The amended budget also includes changes to the way farmland taxes are calculated -- an attempt to address concerns about property valuations and farmers' tax bills.
"Our agricultural community has had some very difficult times," said Rep. Kirk Schuring (R-Canton), who has been working on the current agricultural use value changes. "In fact, they've been caught between a rock and a hard place. On one hand, their property values have gone up exponentially, over 300 percent in recent years. On the other hand, farm income is down, the second lowest it's been since the 1920s. So we need to modernize the CAUV formula."
Among other amendments added to the budget Tuesday was language that:
"Exempts automotive shredder residue from solid waste requirements and fees if it is intended to be used as mulch."
"Exempts a processor of apple syrup or butter who grows and uses 75 percent of their own apples for their product from standards for food processing establishments."
"Allows an A-4 liquor permit holder to manufacture and sell ice cream containing up to 6 percent alcohol by volume."
"Exempts enclosed laboratory spaces at colleges and universities where clinical research is taking place from the Smoke Free Workplace Act." "Prohibits the use of credit cards for lottery purchases."
"Expands video poker to racinos" and "reduces the percentage of [video lottery terminal] revenue going to racinos from 66.5 percent to 65.5 percent." "Allows public and chartered non-public schools the option of using paper for state tests."
"Mandates that drivers education courses include instruction on substance and prescription drug abuse, the science of addiction and the effect of psychoactive substances while driving." "Reimburses mileage for GA members for a session outside of the seat of government."
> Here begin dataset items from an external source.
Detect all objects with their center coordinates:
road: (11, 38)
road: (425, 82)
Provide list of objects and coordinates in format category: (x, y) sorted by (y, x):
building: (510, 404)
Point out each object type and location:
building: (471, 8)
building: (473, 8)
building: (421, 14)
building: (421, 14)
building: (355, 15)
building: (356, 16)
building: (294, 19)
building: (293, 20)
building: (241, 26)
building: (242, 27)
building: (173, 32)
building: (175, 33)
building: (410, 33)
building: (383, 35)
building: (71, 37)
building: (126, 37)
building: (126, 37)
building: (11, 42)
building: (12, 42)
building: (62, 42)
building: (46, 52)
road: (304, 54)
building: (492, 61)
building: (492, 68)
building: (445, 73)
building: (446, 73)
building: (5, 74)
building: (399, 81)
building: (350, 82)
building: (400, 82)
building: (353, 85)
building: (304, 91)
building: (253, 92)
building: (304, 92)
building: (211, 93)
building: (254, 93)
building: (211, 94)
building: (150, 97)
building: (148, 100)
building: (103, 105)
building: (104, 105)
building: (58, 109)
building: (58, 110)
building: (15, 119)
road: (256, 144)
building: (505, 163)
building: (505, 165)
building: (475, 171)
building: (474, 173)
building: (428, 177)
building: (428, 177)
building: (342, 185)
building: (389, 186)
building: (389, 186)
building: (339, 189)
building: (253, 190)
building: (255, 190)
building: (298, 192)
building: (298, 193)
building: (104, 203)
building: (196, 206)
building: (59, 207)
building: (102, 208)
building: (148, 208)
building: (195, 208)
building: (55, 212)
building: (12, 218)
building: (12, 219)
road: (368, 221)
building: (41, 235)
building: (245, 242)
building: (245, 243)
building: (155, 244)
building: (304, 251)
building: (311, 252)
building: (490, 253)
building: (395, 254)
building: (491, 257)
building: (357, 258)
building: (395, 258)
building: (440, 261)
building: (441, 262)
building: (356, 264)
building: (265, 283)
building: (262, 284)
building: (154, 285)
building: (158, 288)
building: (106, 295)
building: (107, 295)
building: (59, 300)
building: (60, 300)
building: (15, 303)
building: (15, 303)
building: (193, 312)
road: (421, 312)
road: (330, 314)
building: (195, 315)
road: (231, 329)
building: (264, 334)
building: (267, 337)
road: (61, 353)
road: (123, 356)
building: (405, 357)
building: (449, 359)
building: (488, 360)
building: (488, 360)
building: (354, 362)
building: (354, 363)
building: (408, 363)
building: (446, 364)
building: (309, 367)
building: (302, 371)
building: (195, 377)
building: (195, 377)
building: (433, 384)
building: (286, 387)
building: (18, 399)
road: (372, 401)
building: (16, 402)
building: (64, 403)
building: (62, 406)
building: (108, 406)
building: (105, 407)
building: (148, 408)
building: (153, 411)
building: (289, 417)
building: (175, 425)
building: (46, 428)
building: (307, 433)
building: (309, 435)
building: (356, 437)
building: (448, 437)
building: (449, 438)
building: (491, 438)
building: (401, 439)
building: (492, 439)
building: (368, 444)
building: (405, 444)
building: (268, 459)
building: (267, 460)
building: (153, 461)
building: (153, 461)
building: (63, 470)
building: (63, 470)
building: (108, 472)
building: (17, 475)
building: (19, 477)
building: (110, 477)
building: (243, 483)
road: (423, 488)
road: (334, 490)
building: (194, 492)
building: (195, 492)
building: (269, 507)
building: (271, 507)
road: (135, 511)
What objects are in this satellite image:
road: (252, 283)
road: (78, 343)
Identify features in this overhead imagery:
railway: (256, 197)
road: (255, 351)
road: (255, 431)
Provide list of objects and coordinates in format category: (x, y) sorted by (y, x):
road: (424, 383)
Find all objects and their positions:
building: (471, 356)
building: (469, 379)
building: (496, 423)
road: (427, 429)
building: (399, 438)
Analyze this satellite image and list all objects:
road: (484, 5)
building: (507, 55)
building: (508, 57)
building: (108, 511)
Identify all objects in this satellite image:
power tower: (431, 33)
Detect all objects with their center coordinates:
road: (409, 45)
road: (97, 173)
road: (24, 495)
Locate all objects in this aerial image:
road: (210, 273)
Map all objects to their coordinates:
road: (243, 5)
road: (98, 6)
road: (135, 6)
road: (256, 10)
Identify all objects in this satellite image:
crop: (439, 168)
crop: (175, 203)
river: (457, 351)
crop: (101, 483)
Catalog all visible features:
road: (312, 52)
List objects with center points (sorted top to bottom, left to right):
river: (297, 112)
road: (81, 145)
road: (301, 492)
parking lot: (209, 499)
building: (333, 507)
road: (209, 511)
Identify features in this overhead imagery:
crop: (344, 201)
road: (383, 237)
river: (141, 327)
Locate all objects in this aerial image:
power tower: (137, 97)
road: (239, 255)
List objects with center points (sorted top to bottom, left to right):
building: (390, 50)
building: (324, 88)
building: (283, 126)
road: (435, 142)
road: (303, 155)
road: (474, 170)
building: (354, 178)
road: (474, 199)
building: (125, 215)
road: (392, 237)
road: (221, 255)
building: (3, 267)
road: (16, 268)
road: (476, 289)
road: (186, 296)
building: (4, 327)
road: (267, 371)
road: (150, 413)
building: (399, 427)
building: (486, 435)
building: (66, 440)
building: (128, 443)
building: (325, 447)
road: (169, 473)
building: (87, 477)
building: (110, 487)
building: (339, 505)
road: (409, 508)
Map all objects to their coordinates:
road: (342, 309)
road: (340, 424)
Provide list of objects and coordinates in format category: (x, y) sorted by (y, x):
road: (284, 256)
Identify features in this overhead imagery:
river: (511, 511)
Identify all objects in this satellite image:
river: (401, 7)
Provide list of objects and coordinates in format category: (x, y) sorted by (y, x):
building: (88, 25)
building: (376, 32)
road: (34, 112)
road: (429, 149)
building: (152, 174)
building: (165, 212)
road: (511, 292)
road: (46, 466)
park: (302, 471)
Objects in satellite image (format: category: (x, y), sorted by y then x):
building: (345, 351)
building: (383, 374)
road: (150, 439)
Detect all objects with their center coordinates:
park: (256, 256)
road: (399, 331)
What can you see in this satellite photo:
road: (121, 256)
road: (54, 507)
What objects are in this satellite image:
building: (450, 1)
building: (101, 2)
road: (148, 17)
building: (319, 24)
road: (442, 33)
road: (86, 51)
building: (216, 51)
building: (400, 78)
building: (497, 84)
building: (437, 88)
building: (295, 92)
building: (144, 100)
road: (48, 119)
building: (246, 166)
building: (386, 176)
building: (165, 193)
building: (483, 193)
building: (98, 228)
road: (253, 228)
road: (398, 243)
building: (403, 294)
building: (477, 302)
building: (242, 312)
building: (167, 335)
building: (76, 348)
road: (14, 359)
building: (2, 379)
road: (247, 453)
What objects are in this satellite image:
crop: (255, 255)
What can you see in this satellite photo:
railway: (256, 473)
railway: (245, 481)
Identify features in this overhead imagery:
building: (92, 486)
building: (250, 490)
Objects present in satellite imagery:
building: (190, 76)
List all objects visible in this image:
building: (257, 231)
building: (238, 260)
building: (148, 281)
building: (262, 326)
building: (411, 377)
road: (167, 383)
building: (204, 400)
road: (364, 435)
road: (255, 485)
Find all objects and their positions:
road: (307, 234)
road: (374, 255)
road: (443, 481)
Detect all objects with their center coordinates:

"Eliminates the Constitutional Modernization Commission on July 1, 2017." "Directs the parole authority to notify a sheriff in a county where a felon is going to live at least two weeks before the release." "Exempts prescription eyewear from the sales and use tax in FY '20." "Clarifies that public officials are allowed to accept registration fees, travel expenses, and meals during a meeting or convention of a national, state, and regional organizations that a government body pays dues to. This amendment corrects a misinterpretation of the ethics law by the Ohio Ethics Commission in an informal advisory opinion."